No 3º artigo da série sobre o novo marco legal de acesso e exploração do patrimônio genético e conhecimento tradicional, a especialista Nurit Bensusan denuncia que a repartição de benefícios da biodiversidade não será a regra e nem cumprirá a sua função


Dizem por aí que uma coisa é uma coisa e outra coisa é outra coisa. Esse ditado aplica-se como uma luva ao novo marco legal de acesso ao patrimônio genético e ao conhecimento tradicional. Segundo seu texto, a Lei 13.123/2015 trata da “repartição justa e equitativa dos benefícios derivados da exploração econômica de produto acabado ou material reprodutivo oriundo de acesso ao patrimônio genético ou ao conhecimento tradicional associado, para conservação e uso sustentável da biodiversidade”. Não há dúvida de que a lei e o decreto que a regulamenta (8.772/2016) tratam, de fato, da repartição de benefícios.

Mas, outra coisa, completamente diferente, apesar do que está escrito na lei, é a repartição justa e equitativa de benefícios. Primeiro, para que a repartição de benefícios seja justa e equitativa ela precisa acontecer, como regra. No novo marco legal, a repartição de benefícios é quase uma exceção. Ela só é aplicável quando o componente do patrimônio genético ou o conhecimento tradicional for caracterizado como “um dos elementos principais de agregação de valor” do produto acabado. Os elementos principais de agregação de valor, segundo a nova legislação, são aqueles cuja presença no produto acabado é determinante para a existência de suas características funcionais ou para a formação do apelo mercadológico. Além disso, microempresas e empresas de pequeno porte são isentas da repartição de benefícios, bem como produtos intermediários. Ou seja, haverá muito patrimônio genético e muito conhecimento tradicional usado sem nenhuma repartição de benefícios.
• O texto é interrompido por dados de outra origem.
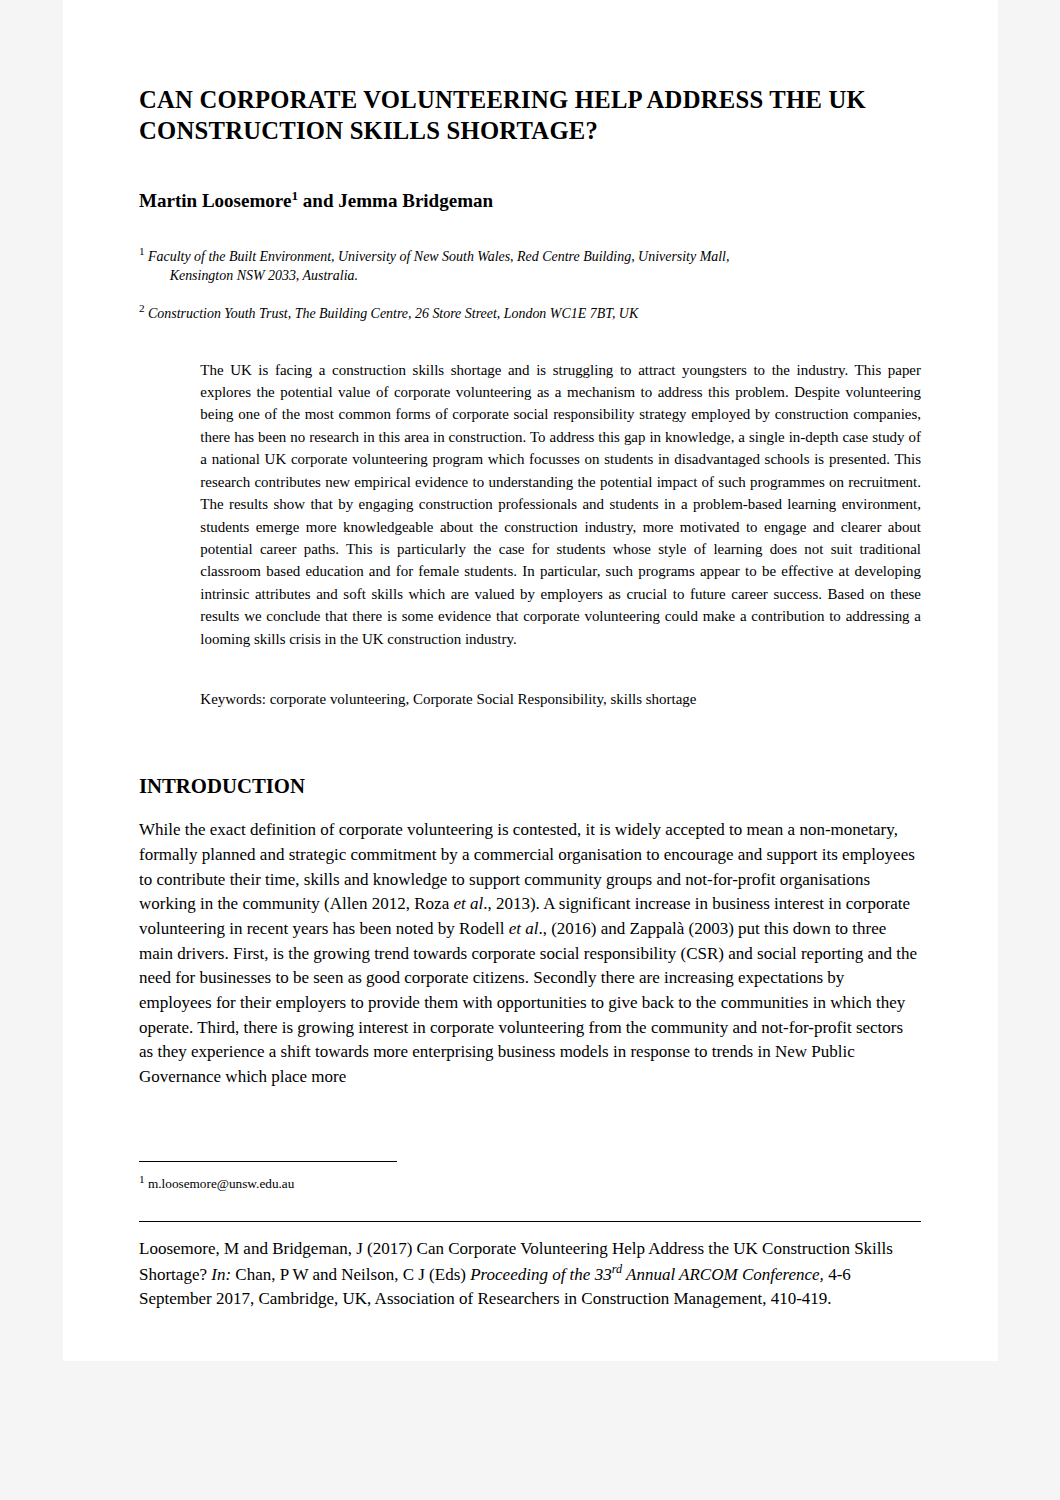Can Corporate Volunteering Help Address the UK Construction Skills Shortage?
Martin Loosemore1 and Jemma Bridgeman
1 Faculty of the Built Environment, University of New South Wales, Red Centre Building, University Mall,Kensington NSW 2033, Australia.
2 Construction Youth Trust, The Building Centre, 26 Store Street, London WC1E 7BT, UK
The UK is facing a construction skills shortage and is struggling to attract youngsters to the industry. This paper explores the potential value of corporate volunteering as a mechanism to address this problem. Despite volunteering being one of the most common forms of corporate social responsibility strategy employed by construction companies, there has been no research in this area in construction. To address this gap in knowledge, a single in-depth case study of a national UK corporate volunteering program which focusses on students in disadvantaged schools is presented. This research contributes new empirical evidence to understanding the potential impact of such programmes on recruitment. The results show that by engaging construction professionals and students in a problem-based learning environment, students emerge more knowledgeable about the construction industry, more motivated to engage and clearer about potential career paths. This is particularly the case for students whose style of learning does not suit traditional classroom based education and for female students. In particular, such programs appear to be effective at developing intrinsic attributes and soft skills which are valued by employers as crucial to future career success. Based on these results we conclude that there is some evidence that corporate volunteering could make a contribution to addressing a looming skills crisis in the UK construction industry.
Keywords: corporate volunteering, Corporate Social Responsibility, skills shortage
Introduction
While the exact definition of corporate volunteering is contested, it is widely accepted to mean a non-monetary, formally planned and strategic commitment by a commercial organisation to encourage and support its employees to contribute their time, skills and knowledge to support community groups and not-for-profit organisations working in the community (Allen 2012, Roza et al., 2013). A significant increase in business interest in corporate volunteering in recent years has been noted by Rodell et al., (2016) and Zappalà (2003) put this down to three main drivers. First, is the growing trend towards corporate social responsibility (CSR) and social reporting and the need for businesses to be seen as good corporate citizens. Secondly there are increasing expectations by employees for their employers to provide them with opportunities to give back to the communities in which they operate. Third, there is growing interest in corporate volunteering from the community and not-for-profit sectors as they experience a shift towards more enterprising business models in response to trends in New Public Governance which place more
1 m.loosemore@unsw.edu.au
Loosemore, M and Bridgeman, J (2017) Can Corporate Volunteering Help Address the UK Construction Skills Shortage? In: Chan, P W and Neilson, C J (Eds) Proceeding of the 33rd Annual ARCOM Conference, 4-6 September 2017, Cambridge, UK, Association of Researchers in Construction Management, 410-419.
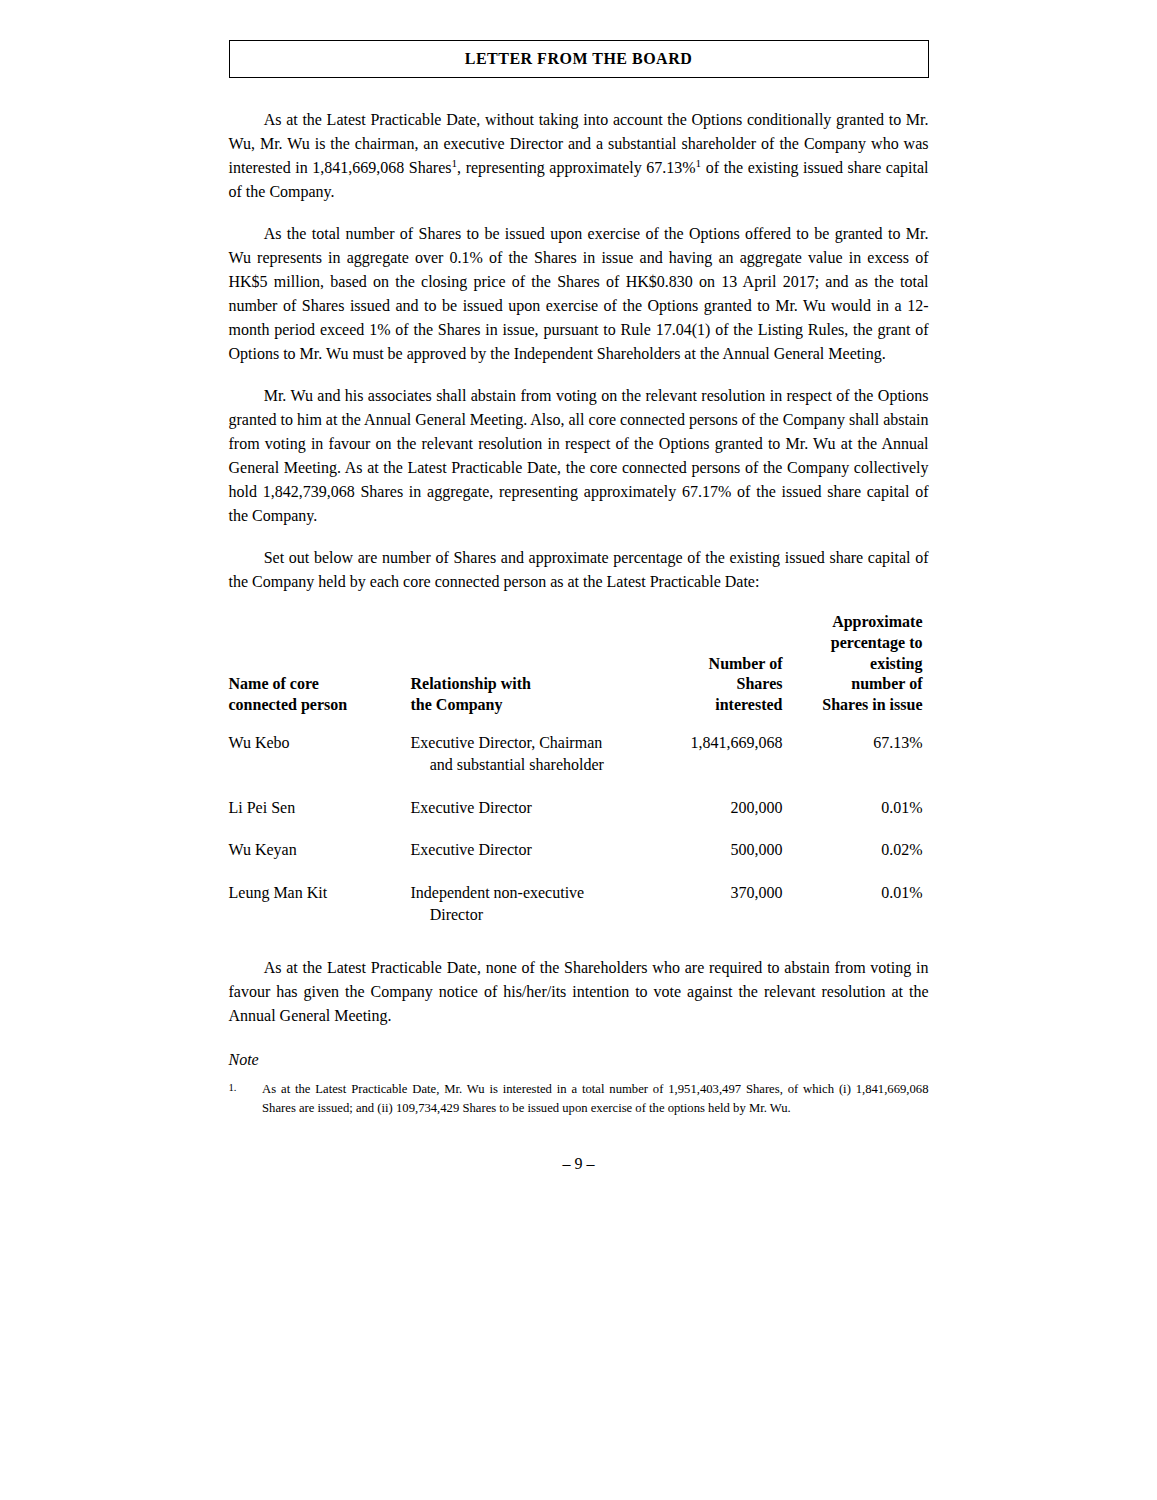LETTER FROM THE BOARD
As at the Latest Practicable Date, without taking into account the Options conditionally granted to Mr. Wu, Mr. Wu is the chairman, an executive Director and a substantial shareholder of the Company who was interested in 1,841,669,068 Shares1, representing approximately 67.13%1 of the existing issued share capital of the Company.
As the total number of Shares to be issued upon exercise of the Options offered to be granted to Mr. Wu represents in aggregate over 0.1% of the Shares in issue and having an aggregate value in excess of HK$5 million, based on the closing price of the Shares of HK$0.830 on 13 April 2017; and as the total number of Shares issued and to be issued upon exercise of the Options granted to Mr. Wu would in a 12-month period exceed 1% of the Shares in issue, pursuant to Rule 17.04(1) of the Listing Rules, the grant of Options to Mr. Wu must be approved by the Independent Shareholders at the Annual General Meeting.
Mr. Wu and his associates shall abstain from voting on the relevant resolution in respect of the Options granted to him at the Annual General Meeting. Also, all core connected persons of the Company shall abstain from voting in favour on the relevant resolution in respect of the Options granted to Mr. Wu at the Annual General Meeting. As at the Latest Practicable Date, the core connected persons of the Company collectively hold 1,842,739,068 Shares in aggregate, representing approximately 67.17% of the issued share capital of the Company.
Set out below are number of Shares and approximate percentage of the existing issued share capital of the Company held by each core connected person as at the Latest Practicable Date:
| Name of core connected person | Relationship with the Company | Number of Shares interested | Approximate percentage to existing number of Shares in issue |
| --- | --- | --- | --- |
| Wu Kebo | Executive Director, Chairman and substantial shareholder | 1,841,669,068 | 67.13% |
| Li Pei Sen | Executive Director | 200,000 | 0.01% |
| Wu Keyan | Executive Director | 500,000 | 0.02% |
| Leung Man Kit | Independent non-executive Director | 370,000 | 0.01% |
As at the Latest Practicable Date, none of the Shareholders who are required to abstain from voting in favour has given the Company notice of his/her/its intention to vote against the relevant resolution at the Annual General Meeting.
Note
1.
As at the Latest Practicable Date, Mr. Wu is interested in a total number of 1,951,403,497 Shares, of which (i) 1,841,669,068 Shares are issued; and (ii) 109,734,429 Shares to be issued upon exercise of the options held by Mr. Wu.
– 9 –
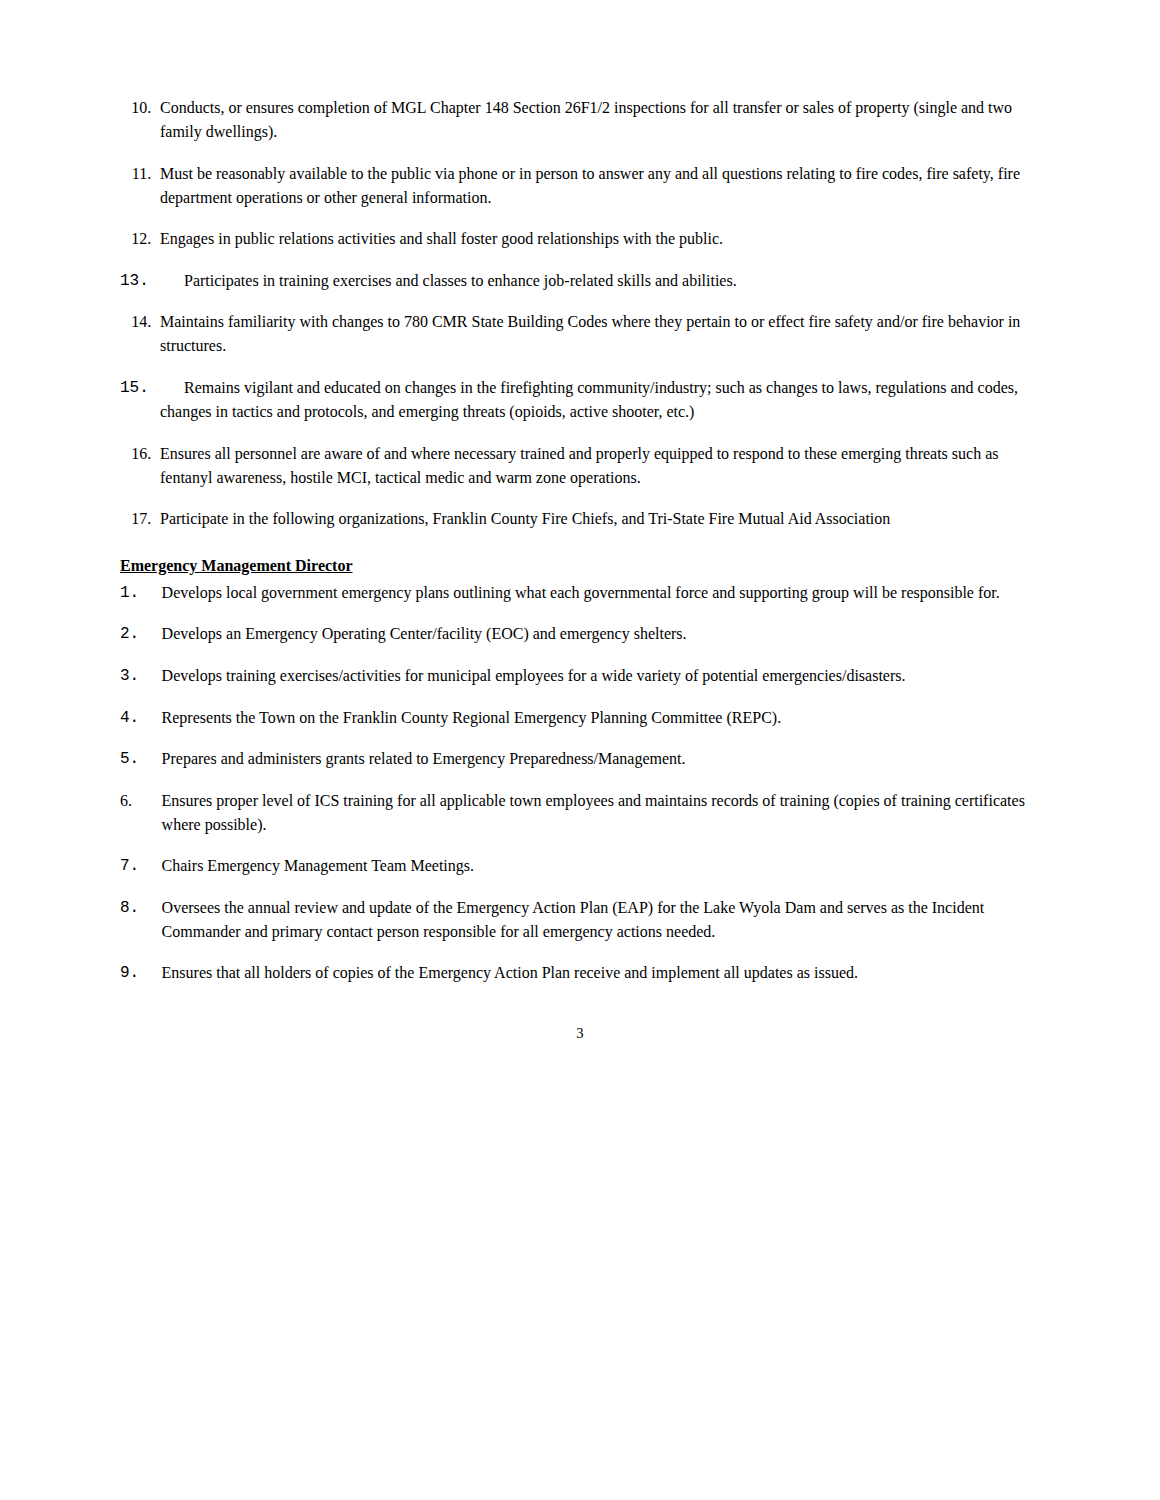Conducts, or ensures completion of MGL Chapter 148 Section 26F1/2 inspections for all transfer or sales of property (single and two family dwellings).
Must be reasonably available to the public via phone or in person to answer any and all questions relating to fire codes, fire safety, fire department operations or other general information.
Engages in public relations activities and shall foster good relationships with the public.
Participates in training exercises and classes to enhance job-related skills and abilities.
Maintains familiarity with changes to 780 CMR State Building Codes where they pertain to or effect fire safety and/or fire behavior in structures.
Remains vigilant and educated on changes in the firefighting community/industry; such as changes to laws, regulations and codes, changes in tactics and protocols, and emerging threats (opioids, active shooter, etc.)
Ensures all personnel are aware of and where necessary trained and properly equipped to respond to these emerging threats such as fentanyl awareness, hostile MCI, tactical medic and warm zone operations.
Participate in the following organizations, Franklin County Fire Chiefs, and Tri-State Fire Mutual Aid Association
Emergency Management Director
Develops local government emergency plans outlining what each governmental force and supporting group will be responsible for.
Develops an Emergency Operating Center/facility (EOC) and emergency shelters.
Develops training exercises/activities for municipal employees for a wide variety of potential emergencies/disasters.
Represents the Town on the Franklin County Regional Emergency Planning Committee (REPC).
Prepares and administers grants related to Emergency Preparedness/Management.
Ensures proper level of ICS training for all applicable town employees and maintains records of training (copies of training certificates where possible).
Chairs Emergency Management Team Meetings.
Oversees the annual review and update of the Emergency Action Plan (EAP) for the Lake Wyola Dam and serves as the Incident Commander and primary contact person responsible for all emergency actions needed.
Ensures that all holders of copies of the Emergency Action Plan receive and implement all updates as issued.
3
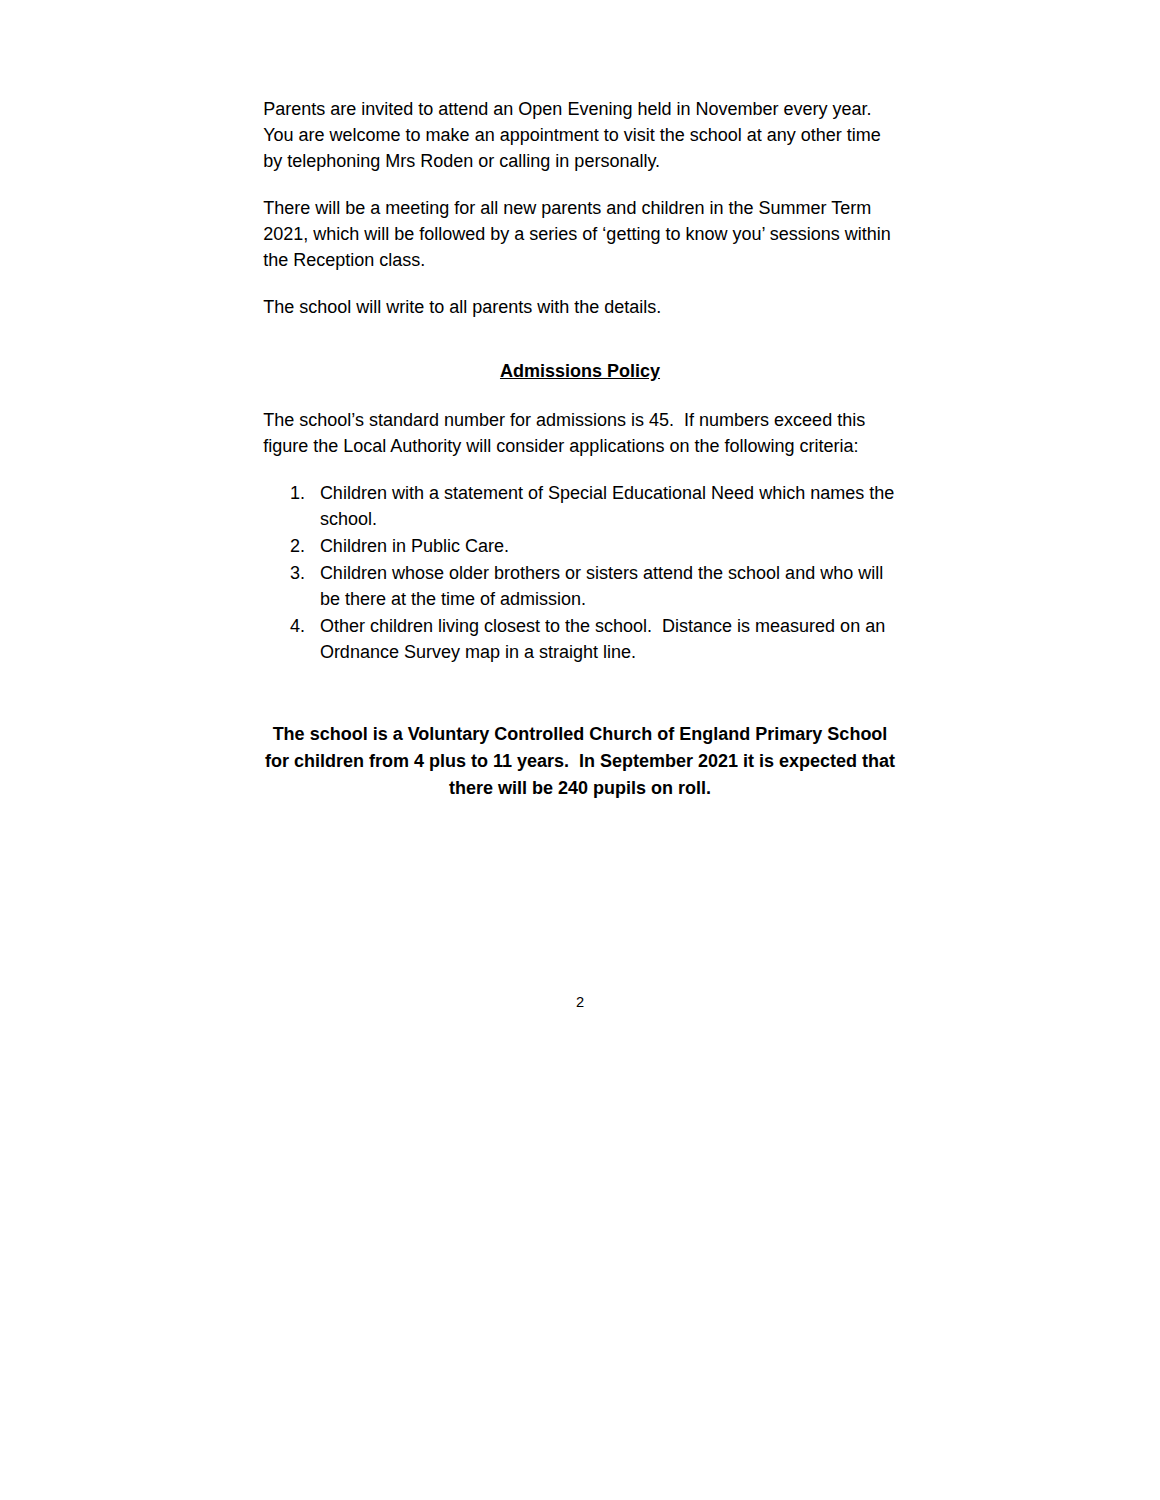Parents are invited to attend an Open Evening held in November every year. You are welcome to make an appointment to visit the school at any other time by telephoning Mrs Roden or calling in personally.
There will be a meeting for all new parents and children in the Summer Term 2021, which will be followed by a series of ‘getting to know you’ sessions within the Reception class.
The school will write to all parents with the details.
Admissions Policy
The school’s standard number for admissions is 45. If numbers exceed this figure the Local Authority will consider applications on the following criteria:
Children with a statement of Special Educational Need which names the school.
Children in Public Care.
Children whose older brothers or sisters attend the school and who will be there at the time of admission.
Other children living closest to the school. Distance is measured on an Ordnance Survey map in a straight line.
The school is a Voluntary Controlled Church of England Primary School
for children from 4 plus to 11 years. In September 2021 it is expected that
there will be 240 pupils on roll.
2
Só essa situação já revela quão distante a repartição de benefícios do novo marco legal está de algo que pode ser chamado de justo e de equitativo. Mas, há mais, muito mais…
Para resolver a questão do conhecimento tradicional compartilhado por diferentes etnias, o novo marco criou um mecanismo onde a repartição é realizada de forma direta apenas com aqueles detentores do conhecimento que consentiram com seu uso. Isso quer dizer que, mesmo que haja vários povos e comunidades que compartilhem um determinado conhecimento, apenas os que foram consultados e anuíram com o acesso ao conhecimento serão parte do acordo de repartição. Os outros, teoricamente, serão compensados pelos recursos que devem ser depositados no Fundo Nacional de Repartição de Benefícios. Ainda não está claro, no entanto, como se dará o acesso ao fundo. Teme-se que seja tão fundo que acabe se revelando um abismo…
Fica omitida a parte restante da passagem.